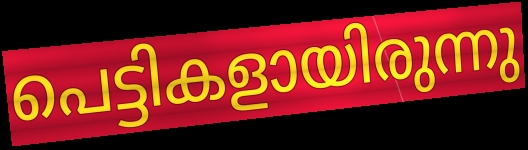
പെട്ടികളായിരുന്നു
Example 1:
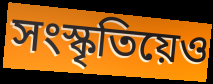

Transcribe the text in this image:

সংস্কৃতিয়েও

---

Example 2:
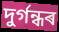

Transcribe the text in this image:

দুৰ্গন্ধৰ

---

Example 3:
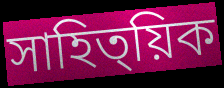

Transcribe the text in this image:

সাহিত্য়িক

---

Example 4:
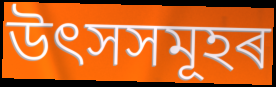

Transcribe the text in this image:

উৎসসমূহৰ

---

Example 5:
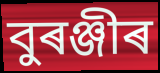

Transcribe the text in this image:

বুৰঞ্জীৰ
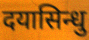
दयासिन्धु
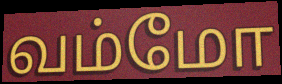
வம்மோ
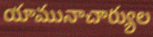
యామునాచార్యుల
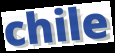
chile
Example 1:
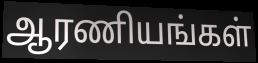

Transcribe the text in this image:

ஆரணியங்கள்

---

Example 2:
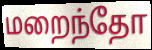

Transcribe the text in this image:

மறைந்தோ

——————————

Your goal -
The answer must consist of every line in the records above that contains the word "Example".

Completed exercise -
Example 1:
Example 2:
Example 3:
Example 4:
Example 5:
Example 1:
Example 2:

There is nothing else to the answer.